_Saved data entries:_
○ ○ ○ ○ ○

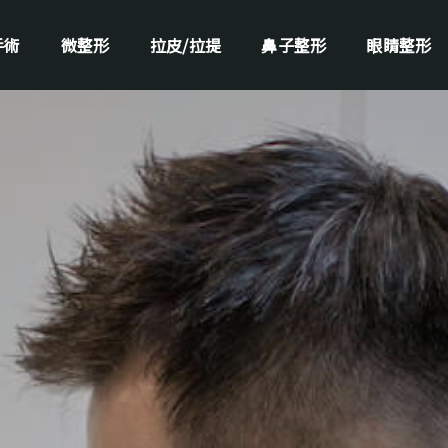
手術
微整形
拉皮/拉提
鼻子整形
眼睛整形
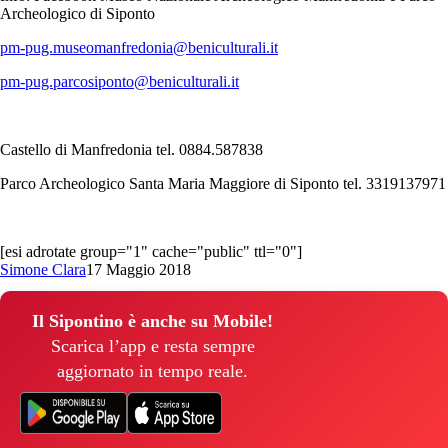
Archeologico di Siponto
pm-pug.museomanfredonia@beniculturali.it
pm-pug.parcosiponto@beniculturali.it
Castello di Manfredonia tel. 0884.587838
Parco Archeologico Santa Maria Maggiore di Siponto tel. 3319137971
[esi adrotate group="1" cache="public" ttl="0"]
Simone Clara
17 Maggio 2018
Il Sipontino è anche su Mobile!
Scarica l’app e resta sempre
aggiornato in tempo reale.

○ ○ ○ ○ ○

_Work instruction:_ Can you reproduce the listing above word for word, omitting the pictures?

_Response area:_
手術
微整形
拉皮/拉提
鼻子整形
眼睛整形
Archeologico di Siponto
pm-pug.museomanfredonia@beniculturali.it
pm-pug.parcosiponto@beniculturali.it
Castello di Manfredonia tel. 0884.587838
Parco Archeologico Santa Maria Maggiore di Siponto tel. 3319137971
[esi adrotate group="1" cache="public" ttl="0"]
Simone Clara
17 Maggio 2018
Il Sipontino è anche su Mobile!
Scarica l’app e resta sempre
aggiornato in tempo reale.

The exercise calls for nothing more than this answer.